The total training time and training jobs status can be checked with the following script. Because automatic early stopping is by default off, all the training jobs should be completed normally.

[ ]:
total_time = tuner_metrics.dataframe()['TrainingElapsedTimeSeconds'].sum() / 3600
print("The total training time is {:.2f} hours".format(total_time))
tuner_metrics.dataframe()['TrainingJobStatus'].value_counts()

Assuming the best model from the tuning job is better than the model produced by the hosted training job above, we could now easily deploy that model.

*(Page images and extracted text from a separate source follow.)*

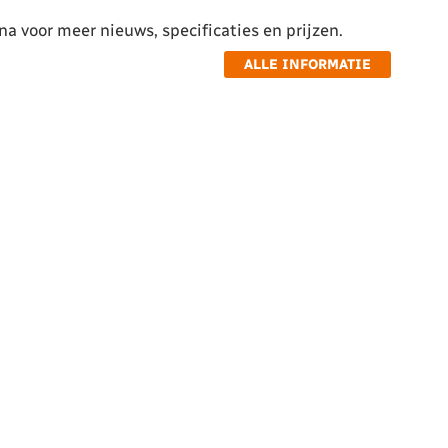
a voor meer nieuws, specificaties en prijzen.
ALLE INFORMATIE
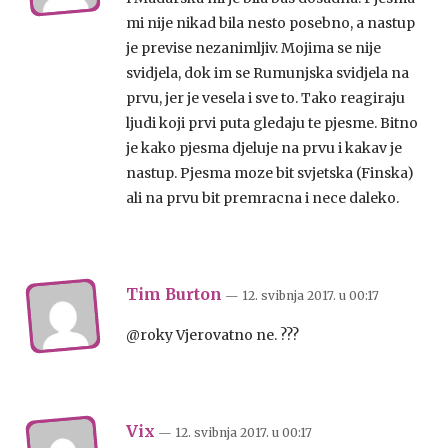
mi nije nikad bila nesto posebno, a nastup
je previse nezanimljiv. Mojima se nije
svidjela, dok im se Rumunjska svidjela na
prvu, jer je vesela i sve to. Tako reagiraju
ljudi koji prvi puta gledaju te pjesme. Bitno
je kako pjesma djeluje na prvu i kakav je
nastup. Pjesma moze bit svjetska (Finska)
ali na prvu bit premracna i nece daleko.
Tim Burton
— 12. svibnja 2017.
u
00:17
@roky Vjerovatno ne. ???
Vix
— 12. svibnja 2017.
u
00:17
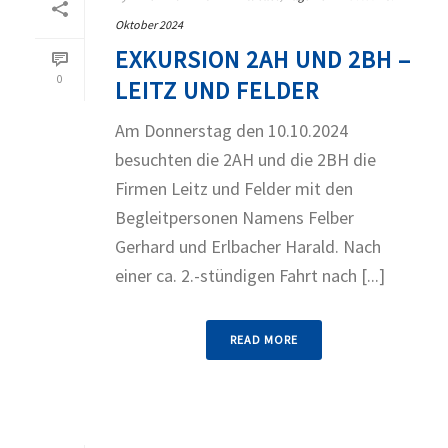
Oktober 2024
EXKURSION 2AH UND 2BH –
0
LEITZ UND FELDER
Am Donnerstag den 10.10.2024
besuchten die 2AH und die 2BH die
Firmen Leitz und Felder mit den
Begleitpersonen Namens Felber
Gerhard und Erlbacher Harald. Nach
einer ca. 2.-stündigen Fahrt nach [...]
READ MORE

By calling the deploy method of the HyperparameterTuner object we instantiated above, we can directly deploy the best model from the tuning job to a SageMaker hosted endpoint:

tuning_predictor = tuner.deploy(initial_instance_count=1, instance_type='ml.m5.xlarge')

Since we already looked at how to use a SageMaker hosted endpoint above, we won’t repeat that here. We’ve covered a lot of content in this notebook: local and hosted training with Script Mode, local and hosted inference in SageMaker, and Automatic Model Tuning. These are likely to be central elements for most deep learning workflows in SageMaker.